After high school, Rogers worked as an office supply salesman until he was fired for keeping odd hours. He played for the jazz-pop group The Bobby Doyle Trio where Rogers made a good living -- earning $700 to $800 a week in the late 1950s. When the group broke up, he joined the folk ensemble The Christy Minstrels.
Rocking Out with First Edition:
After The Christy Minstrels dissolved, Rogers joined First Edition, a group that freely mixed country, folk, and rock-'n'-roll.
Kenny Rogers became the band's breakout star, singing their best known song "Just Dropped In (To See What Condition My Condition Is In)". The tune turned into a #5 pop hit. While the group initially shared vocals, Rogers soon rose to the role of frontman. With the release of "Ruby Don't Take Your Love to Town," the group was renamed Kenny Rogers and First Edition. When the group broke up in 1967, Rogers went on to pursue a solo career as a country singer.
Going Country with 'Lucille':
After a residency at Las Vegas's Gold Nugget Casino, Kenny Rogers released his self-titled debut in 1976. The single "Lucille" was released the next year and became one of Rogers's most enduring hits. The tune helped prove his country credentials, and was named Single of the Year by the Country Music Association; it peaked at #5 on the pop charts.
In the years to come, Rogers's velvet voice and straightforward delivery were embraced by country and pop audiences alike. Later hits would include "The Gambler" and "Coward of the County." Each were produced by Larry Butler, who was instrumental in crafting Rogers's early sound.
Kenny Rogers Quote on Fame:
"I'm ambitious but success is not what drives me. Happiness drives me. I would've been content being a local musician, I think, playing my music as long as I could make my house payment and my car payment. . . I would've been happy with that."
Going Pop in the 1980s:
In 1980 Kenny Rogers went in an R&B direction by recording Lionel Ritchie's "Lady". He continued in this path by working with Barry Gibb (The Bee Gees) on 1983's The Eyes that See in the Dark, which yielded the #1 hit "Islands in the Stream."
At the same time, his Greatest Hits proved hugely popular -- spending a total 181 weeks on the Billboard album charts.
Falling Out of Favor:
Rogers's crossover sensibility became increasingly out of favor with mainstream country audiences as New Traditionalist artists like Randy Travis and Ricky Van Shelton took over the airwaves
Rogers had his last pop hit in 1997.
Kenny Rogers was a frequent guest host on the Tonight Show. His 1980 TV movie The Gambler was a ratings smash that led to numerous sequels (four and counting). He also starred in the trucker movie Six Pack.

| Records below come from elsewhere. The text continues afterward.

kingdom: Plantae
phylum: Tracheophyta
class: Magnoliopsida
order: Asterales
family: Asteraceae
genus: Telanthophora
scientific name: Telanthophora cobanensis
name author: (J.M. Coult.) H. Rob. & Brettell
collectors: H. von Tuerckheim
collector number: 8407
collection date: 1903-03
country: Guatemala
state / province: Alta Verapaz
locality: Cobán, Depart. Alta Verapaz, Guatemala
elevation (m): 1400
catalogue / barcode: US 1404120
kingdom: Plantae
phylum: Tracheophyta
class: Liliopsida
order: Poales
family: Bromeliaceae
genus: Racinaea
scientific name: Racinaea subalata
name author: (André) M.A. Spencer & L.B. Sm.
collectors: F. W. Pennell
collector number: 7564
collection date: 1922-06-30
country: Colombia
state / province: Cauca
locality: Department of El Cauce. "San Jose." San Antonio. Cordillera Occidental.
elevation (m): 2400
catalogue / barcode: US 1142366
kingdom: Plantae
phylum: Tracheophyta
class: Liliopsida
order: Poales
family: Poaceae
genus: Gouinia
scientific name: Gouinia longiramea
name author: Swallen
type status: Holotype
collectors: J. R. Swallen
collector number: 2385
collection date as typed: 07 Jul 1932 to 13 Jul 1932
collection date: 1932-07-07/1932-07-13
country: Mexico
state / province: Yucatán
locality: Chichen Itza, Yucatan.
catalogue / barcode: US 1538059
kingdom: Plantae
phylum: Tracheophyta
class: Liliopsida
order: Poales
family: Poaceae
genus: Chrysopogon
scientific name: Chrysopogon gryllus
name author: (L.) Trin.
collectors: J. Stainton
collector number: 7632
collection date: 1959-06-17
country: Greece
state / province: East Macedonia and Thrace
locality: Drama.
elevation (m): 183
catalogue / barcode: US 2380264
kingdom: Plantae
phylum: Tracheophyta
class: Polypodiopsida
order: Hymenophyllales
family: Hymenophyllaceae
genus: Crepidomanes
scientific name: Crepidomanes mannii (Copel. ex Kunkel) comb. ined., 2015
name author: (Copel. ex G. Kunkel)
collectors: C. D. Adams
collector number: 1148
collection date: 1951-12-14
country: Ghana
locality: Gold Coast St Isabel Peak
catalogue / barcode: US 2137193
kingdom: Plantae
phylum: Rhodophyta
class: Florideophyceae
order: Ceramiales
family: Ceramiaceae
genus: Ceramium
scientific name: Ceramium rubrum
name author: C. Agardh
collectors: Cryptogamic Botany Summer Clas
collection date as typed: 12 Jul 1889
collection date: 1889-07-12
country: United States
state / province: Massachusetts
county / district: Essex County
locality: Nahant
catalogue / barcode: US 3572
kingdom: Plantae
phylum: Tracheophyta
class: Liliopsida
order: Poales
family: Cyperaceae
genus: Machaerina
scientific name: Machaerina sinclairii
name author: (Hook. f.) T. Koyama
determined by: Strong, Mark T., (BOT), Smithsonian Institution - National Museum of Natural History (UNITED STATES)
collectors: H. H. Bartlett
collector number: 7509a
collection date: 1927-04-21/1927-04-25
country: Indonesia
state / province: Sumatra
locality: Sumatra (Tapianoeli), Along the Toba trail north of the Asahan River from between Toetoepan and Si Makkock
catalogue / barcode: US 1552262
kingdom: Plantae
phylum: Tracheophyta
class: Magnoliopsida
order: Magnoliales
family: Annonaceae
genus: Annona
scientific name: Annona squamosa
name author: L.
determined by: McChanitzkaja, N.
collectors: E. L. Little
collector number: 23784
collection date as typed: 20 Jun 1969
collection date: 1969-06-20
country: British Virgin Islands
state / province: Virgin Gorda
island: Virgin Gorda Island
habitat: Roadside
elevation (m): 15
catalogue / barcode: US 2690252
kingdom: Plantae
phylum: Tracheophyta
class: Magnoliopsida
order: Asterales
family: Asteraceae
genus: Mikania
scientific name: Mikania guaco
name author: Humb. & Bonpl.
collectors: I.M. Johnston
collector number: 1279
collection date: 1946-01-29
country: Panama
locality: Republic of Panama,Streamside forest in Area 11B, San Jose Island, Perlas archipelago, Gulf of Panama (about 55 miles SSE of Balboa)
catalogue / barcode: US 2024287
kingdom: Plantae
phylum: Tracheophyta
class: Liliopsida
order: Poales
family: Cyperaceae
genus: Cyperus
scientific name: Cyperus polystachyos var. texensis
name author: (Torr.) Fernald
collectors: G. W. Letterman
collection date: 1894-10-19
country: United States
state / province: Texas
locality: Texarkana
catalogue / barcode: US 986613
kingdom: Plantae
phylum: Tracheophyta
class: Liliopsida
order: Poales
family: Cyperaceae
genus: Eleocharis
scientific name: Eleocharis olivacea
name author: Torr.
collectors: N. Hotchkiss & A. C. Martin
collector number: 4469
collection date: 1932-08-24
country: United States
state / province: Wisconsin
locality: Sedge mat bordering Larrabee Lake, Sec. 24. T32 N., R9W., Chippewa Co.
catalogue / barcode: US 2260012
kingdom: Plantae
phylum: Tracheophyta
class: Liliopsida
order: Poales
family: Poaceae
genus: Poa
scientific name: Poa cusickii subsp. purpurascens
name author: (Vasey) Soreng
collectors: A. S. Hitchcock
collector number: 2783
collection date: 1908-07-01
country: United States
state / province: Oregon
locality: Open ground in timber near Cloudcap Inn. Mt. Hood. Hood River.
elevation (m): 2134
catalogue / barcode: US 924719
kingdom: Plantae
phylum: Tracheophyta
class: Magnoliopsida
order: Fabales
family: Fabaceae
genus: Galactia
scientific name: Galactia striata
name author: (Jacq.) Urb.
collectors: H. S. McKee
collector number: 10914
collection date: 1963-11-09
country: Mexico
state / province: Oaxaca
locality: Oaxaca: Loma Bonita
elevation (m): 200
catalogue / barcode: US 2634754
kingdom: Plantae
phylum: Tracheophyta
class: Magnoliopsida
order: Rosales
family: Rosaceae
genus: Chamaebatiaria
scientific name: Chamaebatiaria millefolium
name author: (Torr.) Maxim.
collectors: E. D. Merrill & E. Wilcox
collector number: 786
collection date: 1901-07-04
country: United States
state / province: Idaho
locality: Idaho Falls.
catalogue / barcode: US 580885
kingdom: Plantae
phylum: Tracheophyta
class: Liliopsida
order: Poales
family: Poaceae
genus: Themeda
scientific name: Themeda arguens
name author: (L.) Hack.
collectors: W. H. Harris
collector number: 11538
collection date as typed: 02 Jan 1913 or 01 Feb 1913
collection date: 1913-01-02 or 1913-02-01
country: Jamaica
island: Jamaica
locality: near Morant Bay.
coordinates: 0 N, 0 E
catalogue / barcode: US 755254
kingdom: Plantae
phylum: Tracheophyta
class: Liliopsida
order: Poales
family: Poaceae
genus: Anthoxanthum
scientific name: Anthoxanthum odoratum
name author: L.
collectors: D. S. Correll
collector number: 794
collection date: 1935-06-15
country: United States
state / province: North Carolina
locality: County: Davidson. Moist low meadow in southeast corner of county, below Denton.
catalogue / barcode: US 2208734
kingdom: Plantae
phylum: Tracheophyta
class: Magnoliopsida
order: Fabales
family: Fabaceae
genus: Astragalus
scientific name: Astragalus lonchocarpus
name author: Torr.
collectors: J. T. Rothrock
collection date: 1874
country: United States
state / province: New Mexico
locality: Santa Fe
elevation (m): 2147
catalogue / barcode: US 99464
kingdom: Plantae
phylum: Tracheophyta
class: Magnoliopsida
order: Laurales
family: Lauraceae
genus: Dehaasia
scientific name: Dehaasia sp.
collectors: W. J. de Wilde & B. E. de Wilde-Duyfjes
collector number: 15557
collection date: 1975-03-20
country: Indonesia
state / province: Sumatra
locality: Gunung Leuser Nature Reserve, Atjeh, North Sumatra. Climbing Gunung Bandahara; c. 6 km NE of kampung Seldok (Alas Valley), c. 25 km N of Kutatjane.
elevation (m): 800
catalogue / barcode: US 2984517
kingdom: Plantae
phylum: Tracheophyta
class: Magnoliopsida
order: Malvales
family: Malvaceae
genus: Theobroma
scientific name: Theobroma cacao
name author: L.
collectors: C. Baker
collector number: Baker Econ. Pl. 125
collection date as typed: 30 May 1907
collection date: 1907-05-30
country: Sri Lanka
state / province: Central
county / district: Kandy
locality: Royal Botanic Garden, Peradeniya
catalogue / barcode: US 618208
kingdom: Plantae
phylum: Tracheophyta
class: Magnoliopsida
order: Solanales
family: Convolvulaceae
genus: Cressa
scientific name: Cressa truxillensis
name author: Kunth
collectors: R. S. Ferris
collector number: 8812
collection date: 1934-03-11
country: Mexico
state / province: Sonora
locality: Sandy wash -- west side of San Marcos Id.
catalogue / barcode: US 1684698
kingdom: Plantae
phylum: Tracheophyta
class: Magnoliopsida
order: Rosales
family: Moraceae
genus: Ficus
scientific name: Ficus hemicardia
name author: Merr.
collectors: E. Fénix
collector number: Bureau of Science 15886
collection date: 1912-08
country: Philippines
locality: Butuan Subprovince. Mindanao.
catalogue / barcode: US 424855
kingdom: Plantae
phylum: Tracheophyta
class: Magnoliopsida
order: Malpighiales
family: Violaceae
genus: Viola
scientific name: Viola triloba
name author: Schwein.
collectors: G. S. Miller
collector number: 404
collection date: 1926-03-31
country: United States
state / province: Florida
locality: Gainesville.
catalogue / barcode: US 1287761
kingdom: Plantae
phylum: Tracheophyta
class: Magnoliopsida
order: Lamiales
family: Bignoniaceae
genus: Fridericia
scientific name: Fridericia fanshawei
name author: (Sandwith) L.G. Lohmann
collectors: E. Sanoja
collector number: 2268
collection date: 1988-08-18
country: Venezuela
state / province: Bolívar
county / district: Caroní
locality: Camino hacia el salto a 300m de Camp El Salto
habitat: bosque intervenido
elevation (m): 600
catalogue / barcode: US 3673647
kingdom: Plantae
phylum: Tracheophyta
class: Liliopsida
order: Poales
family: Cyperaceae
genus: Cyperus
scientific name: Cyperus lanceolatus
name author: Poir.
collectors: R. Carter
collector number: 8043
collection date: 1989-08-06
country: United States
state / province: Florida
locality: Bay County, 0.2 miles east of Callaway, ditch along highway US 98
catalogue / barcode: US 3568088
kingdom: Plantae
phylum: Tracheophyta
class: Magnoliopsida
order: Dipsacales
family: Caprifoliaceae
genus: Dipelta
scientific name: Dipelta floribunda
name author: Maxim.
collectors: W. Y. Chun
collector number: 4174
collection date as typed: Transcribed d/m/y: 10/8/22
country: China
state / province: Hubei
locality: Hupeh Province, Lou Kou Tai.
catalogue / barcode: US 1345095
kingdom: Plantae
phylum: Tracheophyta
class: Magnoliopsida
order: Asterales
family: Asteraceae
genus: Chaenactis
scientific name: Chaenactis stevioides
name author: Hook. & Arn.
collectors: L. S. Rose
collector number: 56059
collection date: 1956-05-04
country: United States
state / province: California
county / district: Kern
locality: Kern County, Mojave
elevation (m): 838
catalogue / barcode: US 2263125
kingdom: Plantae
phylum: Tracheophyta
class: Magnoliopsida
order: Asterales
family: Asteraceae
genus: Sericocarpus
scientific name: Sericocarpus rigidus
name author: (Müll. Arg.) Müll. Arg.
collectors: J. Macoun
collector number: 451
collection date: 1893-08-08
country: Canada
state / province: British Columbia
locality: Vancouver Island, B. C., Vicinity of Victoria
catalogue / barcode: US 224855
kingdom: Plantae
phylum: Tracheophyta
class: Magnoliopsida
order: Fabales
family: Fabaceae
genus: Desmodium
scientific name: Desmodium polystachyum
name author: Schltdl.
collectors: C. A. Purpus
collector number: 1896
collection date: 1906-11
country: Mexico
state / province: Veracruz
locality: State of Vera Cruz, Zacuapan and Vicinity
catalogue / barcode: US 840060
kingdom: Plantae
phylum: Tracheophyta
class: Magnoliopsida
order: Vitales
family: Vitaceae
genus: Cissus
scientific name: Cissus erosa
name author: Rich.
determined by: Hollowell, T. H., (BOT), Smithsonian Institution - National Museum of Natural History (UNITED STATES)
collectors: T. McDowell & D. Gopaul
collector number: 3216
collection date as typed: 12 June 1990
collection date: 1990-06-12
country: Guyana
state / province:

In 1991 Rogers invested in the fast-food chicken outlet Kenny Rogers Roasters; the concern filed for bankruptcy in 1998.
Key Songs by Kenny Rogers:
- "The Gambler"
- "Coward of the County"
- "Love Will Turn You Around"
- "Islands in the Stream"
- "She Believes in Me"
Recommended Kenny Rogers Recordings:
- Greatest Hits (Liberty, 1980): There are numerous Kenny Rogers greatest hits collections, but this one-disc wonder has most of his early hits.
- Through the Years (Capitol/EMI, 1999, box set): This four-disc set features the highlights from the span of Rogers's career. It included everything from early work with The Scholars and New Edition to the classic "The Gambler" and the late-period oddity "Planet Texas."